▶ **Task instructions**:
Can you convert the lines of the items below into a Markdown table with the columns "Row" and "Line", starting with the line containing "9: (45, 40)" and going on through the line containing "15: (65, 40)"? Leave out blank lines and the pictures.

BEGIN Given information

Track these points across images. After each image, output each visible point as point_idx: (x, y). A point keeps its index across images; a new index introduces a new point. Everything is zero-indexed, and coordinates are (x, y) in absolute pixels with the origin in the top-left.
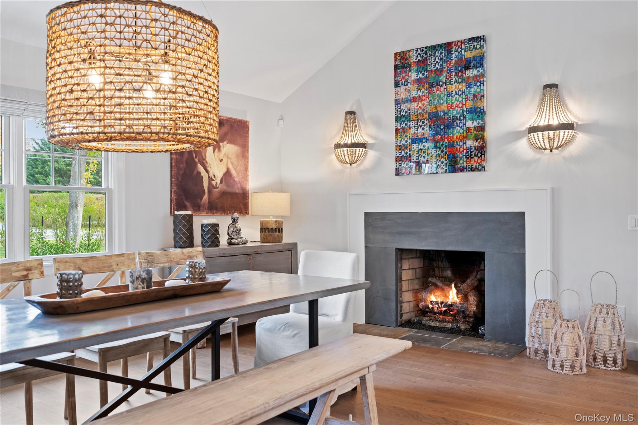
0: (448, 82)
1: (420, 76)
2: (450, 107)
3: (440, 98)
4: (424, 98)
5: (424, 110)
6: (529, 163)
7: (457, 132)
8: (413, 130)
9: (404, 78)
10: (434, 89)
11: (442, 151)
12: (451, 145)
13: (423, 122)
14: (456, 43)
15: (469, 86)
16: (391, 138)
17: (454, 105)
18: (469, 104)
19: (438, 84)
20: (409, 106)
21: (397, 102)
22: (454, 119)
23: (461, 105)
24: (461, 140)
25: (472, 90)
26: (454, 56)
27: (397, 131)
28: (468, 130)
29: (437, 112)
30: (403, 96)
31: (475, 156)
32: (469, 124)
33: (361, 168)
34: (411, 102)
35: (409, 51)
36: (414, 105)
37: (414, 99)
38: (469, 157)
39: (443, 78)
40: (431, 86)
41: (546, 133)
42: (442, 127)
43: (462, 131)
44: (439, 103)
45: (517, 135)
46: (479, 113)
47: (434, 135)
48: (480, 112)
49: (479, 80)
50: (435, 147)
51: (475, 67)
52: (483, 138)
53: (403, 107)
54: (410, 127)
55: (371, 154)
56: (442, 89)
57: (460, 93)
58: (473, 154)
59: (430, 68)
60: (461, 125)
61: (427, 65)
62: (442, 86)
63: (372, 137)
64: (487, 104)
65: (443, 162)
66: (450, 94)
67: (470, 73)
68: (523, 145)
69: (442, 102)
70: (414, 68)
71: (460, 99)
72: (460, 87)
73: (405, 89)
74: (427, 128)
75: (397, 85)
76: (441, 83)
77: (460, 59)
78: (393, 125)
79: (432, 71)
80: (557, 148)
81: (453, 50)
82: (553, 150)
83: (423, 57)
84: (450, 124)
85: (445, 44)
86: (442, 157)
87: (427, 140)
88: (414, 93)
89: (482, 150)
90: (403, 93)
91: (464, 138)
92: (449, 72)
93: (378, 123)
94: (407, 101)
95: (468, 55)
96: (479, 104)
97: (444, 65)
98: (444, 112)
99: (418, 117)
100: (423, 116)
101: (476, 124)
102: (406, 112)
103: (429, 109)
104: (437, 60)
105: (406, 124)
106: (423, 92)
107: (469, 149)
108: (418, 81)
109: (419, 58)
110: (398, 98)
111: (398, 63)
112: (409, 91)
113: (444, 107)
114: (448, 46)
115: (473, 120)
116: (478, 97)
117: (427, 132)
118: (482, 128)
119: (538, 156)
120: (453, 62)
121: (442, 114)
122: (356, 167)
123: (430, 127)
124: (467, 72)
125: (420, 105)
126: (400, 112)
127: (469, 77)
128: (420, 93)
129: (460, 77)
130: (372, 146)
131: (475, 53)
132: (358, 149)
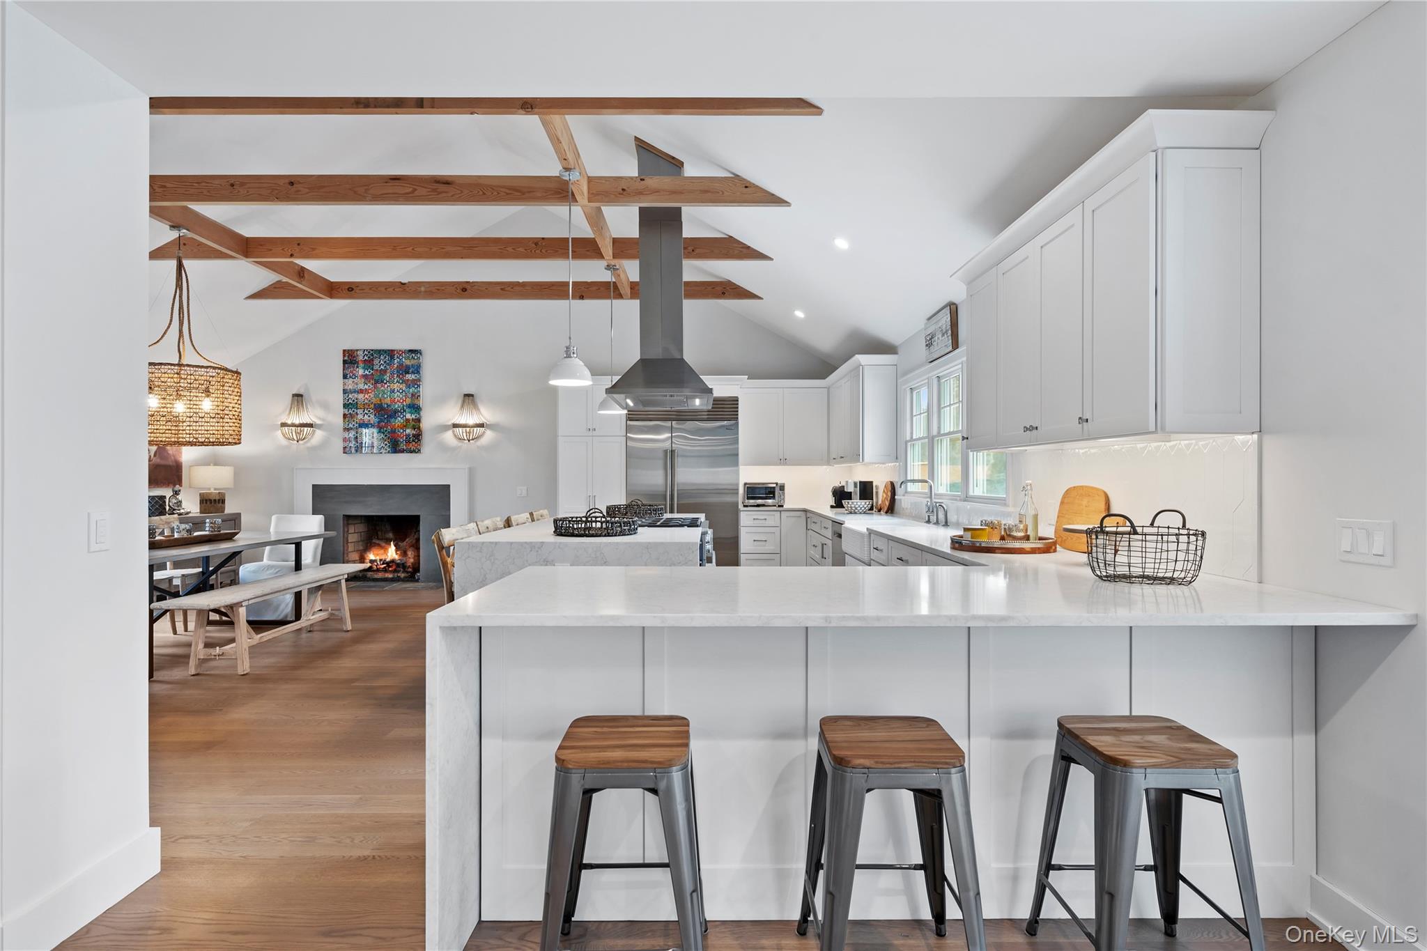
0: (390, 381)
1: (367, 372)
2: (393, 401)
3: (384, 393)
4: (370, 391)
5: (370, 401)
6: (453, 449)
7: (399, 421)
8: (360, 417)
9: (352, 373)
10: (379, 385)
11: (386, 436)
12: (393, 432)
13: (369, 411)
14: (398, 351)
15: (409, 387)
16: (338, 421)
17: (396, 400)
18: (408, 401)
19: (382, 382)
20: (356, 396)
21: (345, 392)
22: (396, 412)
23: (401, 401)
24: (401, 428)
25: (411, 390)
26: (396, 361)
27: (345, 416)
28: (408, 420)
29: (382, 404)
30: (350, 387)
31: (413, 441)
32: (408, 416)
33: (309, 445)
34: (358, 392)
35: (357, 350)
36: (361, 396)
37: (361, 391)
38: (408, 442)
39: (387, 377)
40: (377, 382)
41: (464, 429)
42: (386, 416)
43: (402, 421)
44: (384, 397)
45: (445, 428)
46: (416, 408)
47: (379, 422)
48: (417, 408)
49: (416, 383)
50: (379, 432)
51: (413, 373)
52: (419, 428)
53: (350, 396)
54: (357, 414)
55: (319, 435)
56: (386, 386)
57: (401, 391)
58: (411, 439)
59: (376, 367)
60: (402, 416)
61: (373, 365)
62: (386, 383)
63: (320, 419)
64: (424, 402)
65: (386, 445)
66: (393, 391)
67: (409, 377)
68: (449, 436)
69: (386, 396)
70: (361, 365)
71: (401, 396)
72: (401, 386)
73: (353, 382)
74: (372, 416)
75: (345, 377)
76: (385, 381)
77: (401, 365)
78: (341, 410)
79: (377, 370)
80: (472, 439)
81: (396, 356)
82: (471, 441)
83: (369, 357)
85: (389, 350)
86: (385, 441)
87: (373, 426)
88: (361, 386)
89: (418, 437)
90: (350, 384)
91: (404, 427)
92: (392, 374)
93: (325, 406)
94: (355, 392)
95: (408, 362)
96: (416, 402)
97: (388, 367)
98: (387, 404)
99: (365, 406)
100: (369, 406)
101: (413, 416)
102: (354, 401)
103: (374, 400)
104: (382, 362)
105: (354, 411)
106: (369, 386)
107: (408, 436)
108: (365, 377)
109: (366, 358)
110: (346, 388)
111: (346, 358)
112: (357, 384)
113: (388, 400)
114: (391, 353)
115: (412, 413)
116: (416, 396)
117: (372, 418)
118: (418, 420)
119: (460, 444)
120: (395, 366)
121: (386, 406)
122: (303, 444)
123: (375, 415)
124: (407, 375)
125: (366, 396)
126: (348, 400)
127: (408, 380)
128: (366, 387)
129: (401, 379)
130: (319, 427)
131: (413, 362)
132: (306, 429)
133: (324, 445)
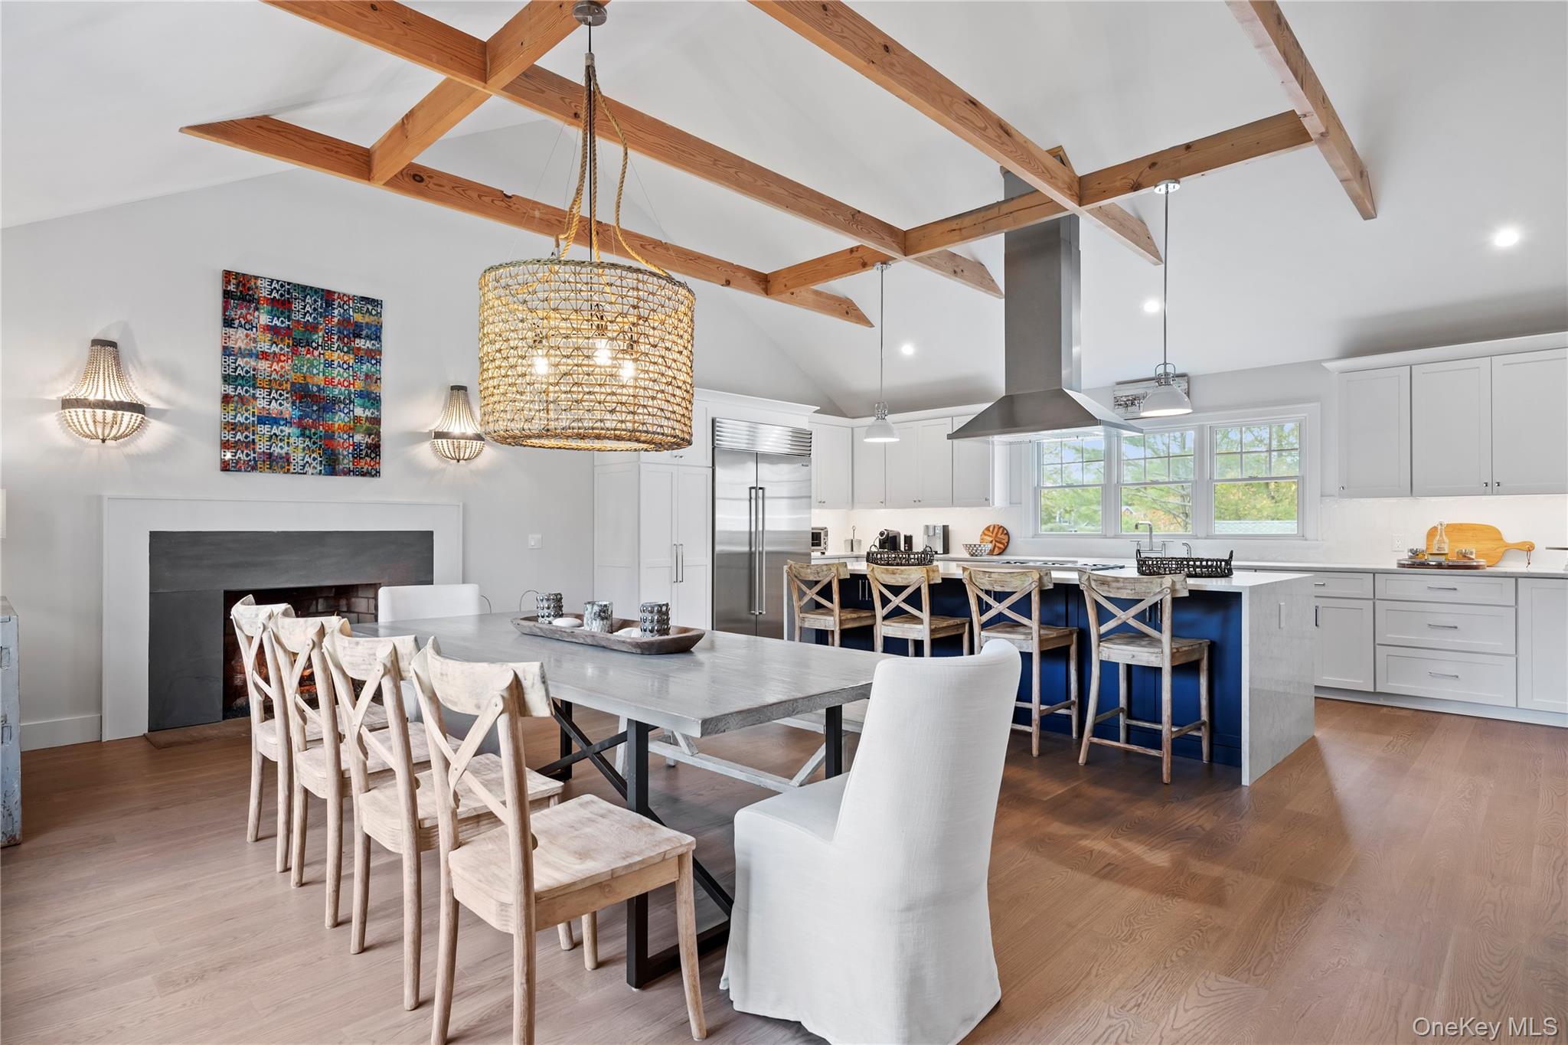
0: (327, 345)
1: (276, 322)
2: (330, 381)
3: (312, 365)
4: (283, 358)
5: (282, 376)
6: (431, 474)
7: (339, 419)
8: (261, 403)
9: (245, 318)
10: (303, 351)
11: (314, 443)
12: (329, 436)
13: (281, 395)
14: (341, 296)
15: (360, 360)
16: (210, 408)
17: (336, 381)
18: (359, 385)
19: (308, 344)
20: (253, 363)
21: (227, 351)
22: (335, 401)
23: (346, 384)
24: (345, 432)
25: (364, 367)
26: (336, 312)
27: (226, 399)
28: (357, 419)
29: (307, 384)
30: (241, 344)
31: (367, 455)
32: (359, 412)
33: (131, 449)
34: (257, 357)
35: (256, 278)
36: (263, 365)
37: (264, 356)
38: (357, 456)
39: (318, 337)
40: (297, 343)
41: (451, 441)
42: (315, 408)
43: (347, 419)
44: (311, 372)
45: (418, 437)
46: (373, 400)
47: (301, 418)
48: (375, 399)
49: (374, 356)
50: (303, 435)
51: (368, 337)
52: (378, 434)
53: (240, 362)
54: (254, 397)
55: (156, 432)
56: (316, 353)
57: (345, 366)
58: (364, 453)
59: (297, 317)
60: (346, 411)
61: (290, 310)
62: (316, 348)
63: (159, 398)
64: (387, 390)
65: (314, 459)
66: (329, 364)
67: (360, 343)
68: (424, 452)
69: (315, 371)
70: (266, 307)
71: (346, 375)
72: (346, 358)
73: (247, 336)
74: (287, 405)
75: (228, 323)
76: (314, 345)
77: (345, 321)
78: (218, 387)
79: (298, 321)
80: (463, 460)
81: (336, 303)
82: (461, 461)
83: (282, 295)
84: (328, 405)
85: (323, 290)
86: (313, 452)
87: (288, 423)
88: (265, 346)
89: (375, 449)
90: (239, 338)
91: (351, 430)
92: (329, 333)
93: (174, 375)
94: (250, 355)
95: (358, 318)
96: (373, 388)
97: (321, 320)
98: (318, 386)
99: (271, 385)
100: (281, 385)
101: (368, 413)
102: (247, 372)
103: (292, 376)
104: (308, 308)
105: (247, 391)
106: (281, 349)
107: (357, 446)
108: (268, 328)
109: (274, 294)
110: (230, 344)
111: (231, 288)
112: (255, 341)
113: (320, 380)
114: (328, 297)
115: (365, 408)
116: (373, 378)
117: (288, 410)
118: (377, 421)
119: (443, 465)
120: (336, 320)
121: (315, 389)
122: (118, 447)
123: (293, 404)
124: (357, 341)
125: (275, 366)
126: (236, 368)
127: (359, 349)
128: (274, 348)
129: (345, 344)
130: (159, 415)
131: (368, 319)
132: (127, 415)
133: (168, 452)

END Given information
BEGIN Given information

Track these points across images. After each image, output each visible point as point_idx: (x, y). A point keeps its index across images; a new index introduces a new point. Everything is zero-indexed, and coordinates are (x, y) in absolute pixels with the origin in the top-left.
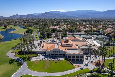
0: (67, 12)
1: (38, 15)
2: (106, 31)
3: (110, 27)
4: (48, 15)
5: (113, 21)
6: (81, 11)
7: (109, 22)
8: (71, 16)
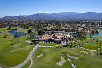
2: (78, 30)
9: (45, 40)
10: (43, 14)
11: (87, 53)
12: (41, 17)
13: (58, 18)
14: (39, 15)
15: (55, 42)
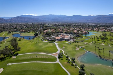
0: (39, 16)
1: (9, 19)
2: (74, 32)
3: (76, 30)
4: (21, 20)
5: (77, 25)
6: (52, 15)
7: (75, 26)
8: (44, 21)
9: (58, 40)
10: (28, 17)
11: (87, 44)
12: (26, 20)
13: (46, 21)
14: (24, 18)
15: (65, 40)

END Given information
BEGIN Given information

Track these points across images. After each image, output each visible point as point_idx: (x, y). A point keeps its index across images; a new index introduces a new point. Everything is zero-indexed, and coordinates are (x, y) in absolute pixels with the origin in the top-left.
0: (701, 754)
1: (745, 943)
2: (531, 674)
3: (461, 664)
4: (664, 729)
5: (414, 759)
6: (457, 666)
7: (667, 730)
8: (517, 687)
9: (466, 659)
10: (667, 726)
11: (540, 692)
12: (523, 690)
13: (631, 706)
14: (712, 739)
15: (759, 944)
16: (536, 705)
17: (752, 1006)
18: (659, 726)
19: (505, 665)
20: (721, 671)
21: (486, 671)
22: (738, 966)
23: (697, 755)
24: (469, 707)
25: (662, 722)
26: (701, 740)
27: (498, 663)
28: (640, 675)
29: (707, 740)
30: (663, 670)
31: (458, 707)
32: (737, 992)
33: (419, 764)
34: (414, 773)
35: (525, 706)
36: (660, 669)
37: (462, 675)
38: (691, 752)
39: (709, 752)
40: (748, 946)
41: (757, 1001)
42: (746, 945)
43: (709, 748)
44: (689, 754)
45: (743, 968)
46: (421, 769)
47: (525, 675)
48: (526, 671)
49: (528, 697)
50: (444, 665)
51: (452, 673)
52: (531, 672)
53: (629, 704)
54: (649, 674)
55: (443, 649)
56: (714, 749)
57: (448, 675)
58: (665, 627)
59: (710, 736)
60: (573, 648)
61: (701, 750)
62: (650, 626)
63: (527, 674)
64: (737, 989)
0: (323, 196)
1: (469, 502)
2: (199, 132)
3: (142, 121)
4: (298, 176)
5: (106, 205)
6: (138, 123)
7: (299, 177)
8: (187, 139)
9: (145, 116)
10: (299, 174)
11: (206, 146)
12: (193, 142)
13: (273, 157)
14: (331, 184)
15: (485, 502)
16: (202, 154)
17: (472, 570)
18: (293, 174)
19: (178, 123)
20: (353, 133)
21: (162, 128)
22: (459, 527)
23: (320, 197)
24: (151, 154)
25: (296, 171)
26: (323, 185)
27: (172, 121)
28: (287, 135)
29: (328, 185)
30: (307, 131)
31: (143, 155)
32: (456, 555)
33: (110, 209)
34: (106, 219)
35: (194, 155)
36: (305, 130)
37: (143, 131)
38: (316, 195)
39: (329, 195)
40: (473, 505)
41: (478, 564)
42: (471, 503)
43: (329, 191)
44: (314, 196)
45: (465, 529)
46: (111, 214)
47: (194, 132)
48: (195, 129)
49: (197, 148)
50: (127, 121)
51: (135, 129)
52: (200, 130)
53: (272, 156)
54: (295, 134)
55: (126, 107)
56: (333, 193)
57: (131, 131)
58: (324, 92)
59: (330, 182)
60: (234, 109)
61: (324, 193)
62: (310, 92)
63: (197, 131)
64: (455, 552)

END Given information

▶ **Solved problem**:
| Row | Line |
|---|---|
| 1 | 9: (45, 40) |
| 2 | 10: (43, 14) |
| 3 | 11: (87, 53) |
| 4 | 12: (41, 17) |
| 5 | 13: (58, 18) |
| 6 | 14: (39, 15) |
| 7 | 15: (55, 42) |
| 8 | 0: (39, 16) |
| 9 | 1: (9, 19) |
| 10 | 2: (74, 32) |
| 11 | 3: (76, 30) |
| 12 | 4: (21, 20) |
| 13 | 5: (77, 25) |
| 14 | 6: (52, 15) |
| 15 | 7: (75, 26) |
| 16 | 8: (44, 21) |
| 17 | 9: (58, 40) |
| 18 | 10: (28, 17) |
| 19 | 11: (87, 44) |
| 20 | 12: (26, 20) |
| 21 | 13: (46, 21) |
| 22 | 14: (24, 18) |
| 23 | 15: (65, 40) |